Well, after yesterday’s Commons protest by the Fathers’ Rights activists who hurled purple dye over Tony Blair, one of the traditional rituals or standard operating procedures of British political life has clicked into action. This is the way in which, whenever an unusually spectacular demonstration occurs, politicians and the media take on a very special tone. Broadly, they suddenly discover a schoolmarmish and ultra-punctilious concern for the prevention of minor crimes, the maintenance of “security” and the like, whilst also having great difficulty in containing their mirth and satisfaction. It always happens this way, and all the ducks are now lined up for this one.

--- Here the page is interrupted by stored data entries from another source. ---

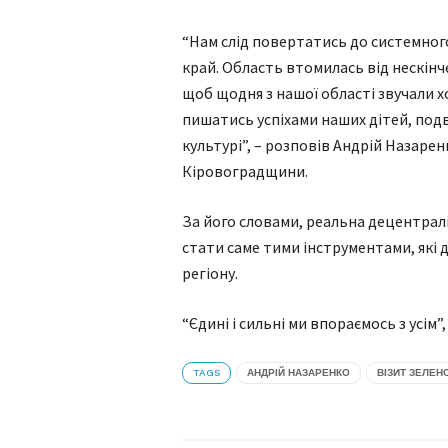
“Нам слід повертатись до системного
край. Область втомилась від нескін
щоб щодня з нашої області звучали х
пишатись успіхами наших дітей, подви
культурі”, – розповів Андрій Назарен
Кіровоградщини.
За його словами, реальна децентралі
стати саме тими інструментами, які
регіону.
“Єдині і сильні ми впораємось з усім
TAGS
АНДРІЙ НАЗАРЕНКО
ВІЗИТ ЗЕЛЕН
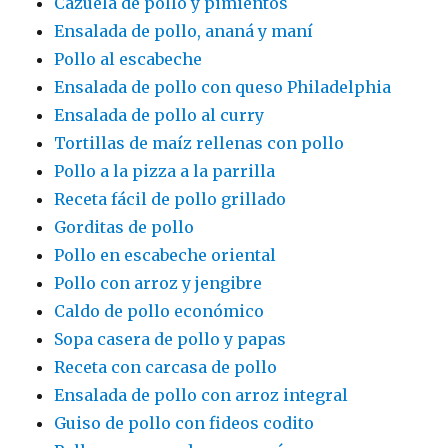
Cazuela de pollo y pimientos
Ensalada de pollo, ananá y maní
Pollo al escabeche
Ensalada de pollo con queso Philadelphia
Ensalada de pollo al curry
Tortillas de maíz rellenas con pollo
Pollo a la pizza a la parrilla
Receta fácil de pollo grillado
Gorditas de pollo
Pollo en escabeche oriental
Pollo con arroz y jengibre
Caldo de pollo económico
Sopa casera de pollo y papas
Receta con carcasa de pollo
Ensalada de pollo con arroz integral
Guiso de pollo con fideos codito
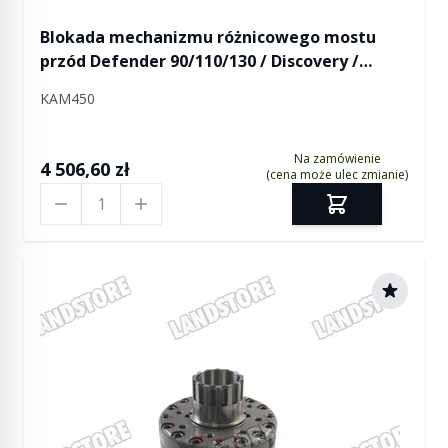
Blokada mechanizmu różnicowego mostu
przód Defender 90/110/130 / Discovery /
Discovery II / RR / mostu tył Defender 90 /
KAM450
Discovery / Discovery II / RR - KAM
Na zamówienie
4 506,60 zł
(cena może ulec zmianie)
Ilość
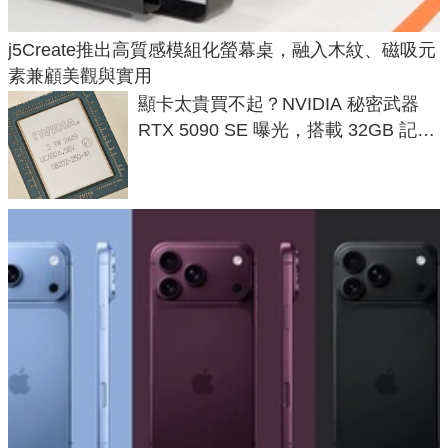
j5Create推出高質感模組化螢幕桌，融入木紋、磁吸元
素兼顧美觀與實用
顯卡太貴買不起？NVIDIA 秘密武器
RTX 5090 SE 曝光，搭載 32GB 記憶
體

The Sun led with a screamer headline “They Could All Be Dead”, notwithstanding the fact that they couldn’t. This is a prime example of media reaction to dramatic protest. To go by the bulk of its output, few things would please the Sun more than the instantaneous elimination of the Cabinet. But the ritual requires that everyone, including the most embittered enemies, agree that it was all terribly outrageous. Radio commentary this morning gave prominence to the view that the protestors were guilty of awful crimes. A typical feature of these is, of course, the demand for draconian prosecutions for normally minimal offences. This often leads to a second phase of politicised court proceedings (anti-nuke protestors seem to have mastered these). Whilst piously declaring that this is no way to seek publicity, all media outlets promptly publicise the perpetrator with all the means at their disposal.
Soon, the responsible minister (usually the Home Secretary) is summoned to the House to make a statement. This also follows a pattern – they always announce a high-level investigation, and a review of security. Then everyone goes away and the matter is forgotten. It is routine for the investigation to peter out without discovering who was at fault. This time, Blunkett’s hunt seems to have been a little more effective, having already identified the peer who let the protestors in. It should not be assumed that he will not take the opportunity to force through some further horrible assault on our civil liberties, but there you go. What this did show, though, was that the glass wall across the Commons was just as useless as I predicted it would be.
“If I had a pass, I could probably get close enough to the chamber to release it anyway – wall or no wall.”
Indeed. The fact that members of the House of Lords can sign you in to the Commons is especially worrying given the state of some of them – all you’d need to do would be to ply them with sherry and guide their shaky old hands at the foot of the form. And the chaotic response to the “attack” – people who supposedly could have been contaminated with germs or poison being allowed to wander around the House and indeed the metropolis at large – only shows the sense of another of my proposals:
“I say we build the glass wall, and big enough to enclose the whole Palace of Westminster in a seamless box”
Apart from that, I’d just like to say that, as the protestors were a good 50 feet from Blair, it was a damn good shot.